Like so many of us reaching adulthood in the 1960s, Thomas W. Bennett was not sure what he wanted to do with his life. He could have been a congressman, a counselor, a doctor, a minister--even a musician. But growing up in a middle class family, he felt it was fundamentally unfair that poor and working class people were more susceptible to being sent to war.  When his draft notice came, he applied, and was accepted by the draft board, as a “conscientious objector willing to serve.”

I met Tom when he was a student leader during my freshman year as a journalism student at West Virginia University. He was good at making friends everywhere, and the Army was no exception. He was always scrounging for supplies so that nobody’s cut went unbandaged  and no illness went untreated. Toil Smith III from Kansas City remembered him for helping to rig up a radio receiver so he and his friends could hear some jazz music.

I had a mad crush on Tom and took to writing things about him. He knew he could count on me to write his biography.  He lived a full life at 21 years.  He died trying to save somebody in a battle on Chu Pa mountain in Pleiku, Vietnam, Feb. 11, 1969.

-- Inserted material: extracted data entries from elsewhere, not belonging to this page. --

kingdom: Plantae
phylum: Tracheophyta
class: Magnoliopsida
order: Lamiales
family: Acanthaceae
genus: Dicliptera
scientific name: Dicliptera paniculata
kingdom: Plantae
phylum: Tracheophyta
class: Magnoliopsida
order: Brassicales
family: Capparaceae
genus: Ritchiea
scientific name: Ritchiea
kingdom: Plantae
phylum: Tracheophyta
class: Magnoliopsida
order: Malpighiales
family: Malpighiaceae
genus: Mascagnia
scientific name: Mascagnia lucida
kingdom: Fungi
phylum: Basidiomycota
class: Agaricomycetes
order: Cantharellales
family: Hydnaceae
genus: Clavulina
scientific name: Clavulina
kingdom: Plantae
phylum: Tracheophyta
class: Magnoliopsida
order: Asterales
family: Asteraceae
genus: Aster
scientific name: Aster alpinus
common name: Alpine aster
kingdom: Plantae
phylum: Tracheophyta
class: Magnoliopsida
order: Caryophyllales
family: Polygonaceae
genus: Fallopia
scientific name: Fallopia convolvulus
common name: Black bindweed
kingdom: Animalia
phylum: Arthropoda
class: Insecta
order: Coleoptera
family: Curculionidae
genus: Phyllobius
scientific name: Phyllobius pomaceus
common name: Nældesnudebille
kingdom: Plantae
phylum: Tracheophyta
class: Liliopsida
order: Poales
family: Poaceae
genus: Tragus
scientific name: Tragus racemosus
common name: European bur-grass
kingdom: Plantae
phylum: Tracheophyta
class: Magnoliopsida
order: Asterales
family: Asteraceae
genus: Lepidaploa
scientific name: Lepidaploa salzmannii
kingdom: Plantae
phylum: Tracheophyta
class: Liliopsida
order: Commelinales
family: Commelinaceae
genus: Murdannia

Tom’s stepfather Kermit Gray fought in World War II. Tom believed in American freedom and democracy, and was always trying to inform and include more people in the workings of government.  Like Martin Luther King Jr., he did not believe we should be fighting in Vietnam. I don’t believe we should be fighting these wars of today. Who are we to lord it over other countries when our own needs so much work? 

Tom’s uncle, Robert Miller, and I don’t always agree on public affairs. But Tom would never want us to fight with each other! Uncle Bob has put together an informative tribute on-line, noting that people in the military respected Tom so much that several facilities were named after him.  
 

The 224-page paperback Peaceful Patriot: The Story of Tom Bennett was republished by Peaceful Patriot Press in 1987, and a few copies are still available by mailing a check for $20 each, plus $5 postage for a total of $25.00, to Peaceful Patriot Press, P.O. Box 359, Capon Springs WV 26823.  Also Amazon has a few.

Rest in Peace, Tom, as we continue to struggle with the issues your life pointed out to us.